A new study published in a recent issue of scientific journal Science says that droughts are coming on faster and higher global temperatures are increasing the frequency of flash droughts.
Droughts are generally considered a long and slow developing climate hazard. A persistent lack of rainfall dries out soil and vegetation, followed by declining water levels in rivers and lakes. Droughts may build and endure for years over large areas, with snowballing consequences for people and the environment.
Conversely, droughts can arise rapidly, changing conditions from ‘normal’ problematically to dry in a matter of weeks. These so-called ‘flash droughts’ are akin to flash floods in that they appear suddenly with little warning.
Consequently, impacts can be severe because there is little time to prepare for or deal with such a drought before it is too late.
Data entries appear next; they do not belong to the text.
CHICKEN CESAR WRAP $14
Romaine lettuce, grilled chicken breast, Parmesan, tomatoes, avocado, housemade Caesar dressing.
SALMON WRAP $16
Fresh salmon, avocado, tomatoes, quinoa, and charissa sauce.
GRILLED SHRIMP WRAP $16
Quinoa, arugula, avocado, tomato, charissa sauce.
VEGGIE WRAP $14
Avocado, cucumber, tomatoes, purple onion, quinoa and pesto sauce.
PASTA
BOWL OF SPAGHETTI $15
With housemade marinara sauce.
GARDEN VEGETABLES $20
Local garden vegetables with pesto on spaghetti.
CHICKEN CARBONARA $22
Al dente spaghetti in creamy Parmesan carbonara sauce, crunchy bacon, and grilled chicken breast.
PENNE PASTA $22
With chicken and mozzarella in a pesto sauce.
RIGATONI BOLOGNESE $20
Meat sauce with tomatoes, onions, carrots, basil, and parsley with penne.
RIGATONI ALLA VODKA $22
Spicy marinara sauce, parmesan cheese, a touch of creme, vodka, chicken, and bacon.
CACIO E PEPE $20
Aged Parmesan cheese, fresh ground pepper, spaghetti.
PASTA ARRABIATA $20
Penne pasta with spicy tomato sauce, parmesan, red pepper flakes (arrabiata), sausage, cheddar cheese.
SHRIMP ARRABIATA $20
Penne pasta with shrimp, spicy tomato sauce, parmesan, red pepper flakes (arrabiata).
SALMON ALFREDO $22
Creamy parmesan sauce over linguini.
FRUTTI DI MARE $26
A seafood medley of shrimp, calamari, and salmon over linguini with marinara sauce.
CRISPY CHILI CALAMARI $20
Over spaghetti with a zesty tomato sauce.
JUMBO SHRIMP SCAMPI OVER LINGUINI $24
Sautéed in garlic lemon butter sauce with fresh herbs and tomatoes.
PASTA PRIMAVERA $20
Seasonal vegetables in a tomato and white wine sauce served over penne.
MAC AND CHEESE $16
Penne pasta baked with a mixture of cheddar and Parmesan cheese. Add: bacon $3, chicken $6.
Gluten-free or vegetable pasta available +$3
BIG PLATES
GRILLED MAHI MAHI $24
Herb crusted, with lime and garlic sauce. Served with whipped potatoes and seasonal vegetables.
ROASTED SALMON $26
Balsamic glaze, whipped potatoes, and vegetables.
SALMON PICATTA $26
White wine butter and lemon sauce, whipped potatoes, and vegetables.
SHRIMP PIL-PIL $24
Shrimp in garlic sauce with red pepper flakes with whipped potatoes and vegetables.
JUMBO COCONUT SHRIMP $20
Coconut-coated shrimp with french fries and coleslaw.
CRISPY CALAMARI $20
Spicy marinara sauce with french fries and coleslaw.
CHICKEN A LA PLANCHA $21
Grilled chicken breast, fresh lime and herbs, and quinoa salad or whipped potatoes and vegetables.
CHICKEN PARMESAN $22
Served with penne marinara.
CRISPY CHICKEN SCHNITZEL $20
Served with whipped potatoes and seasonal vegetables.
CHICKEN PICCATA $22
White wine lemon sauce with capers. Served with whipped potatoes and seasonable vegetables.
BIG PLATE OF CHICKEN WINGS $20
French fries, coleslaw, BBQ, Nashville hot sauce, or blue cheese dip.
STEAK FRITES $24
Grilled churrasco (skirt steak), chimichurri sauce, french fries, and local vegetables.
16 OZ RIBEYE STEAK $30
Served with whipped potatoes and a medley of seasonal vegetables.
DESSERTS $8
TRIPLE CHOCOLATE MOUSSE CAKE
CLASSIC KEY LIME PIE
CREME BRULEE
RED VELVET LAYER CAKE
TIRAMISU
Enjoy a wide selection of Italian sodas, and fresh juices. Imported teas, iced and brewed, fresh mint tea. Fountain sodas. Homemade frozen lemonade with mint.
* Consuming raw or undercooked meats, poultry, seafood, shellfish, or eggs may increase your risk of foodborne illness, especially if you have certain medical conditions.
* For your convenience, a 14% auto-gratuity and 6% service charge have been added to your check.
These abrupt dry spells could have grave consequences for people in humid regions whose livelihoods depend on rain-fed agriculture. The study found that flash droughts occurred more often than slower ones in tropical places like India, Southeast Asia, sub-Saharan Africa and the Amazon basin.
Nanjing University of Information Science and Technology hydrologist and lead author of the study Xing Yuan said, “Even for slow droughts, the onset speed has been increasing.”
The world has probably always experienced rapid-onset droughts, but only in the past decade or two have they become a significant focus of scientific research. New data sources and advances in computer modelling have allowed scientists to home in on the complex physical processes behind them. The study said human-caused climate change is a major reason.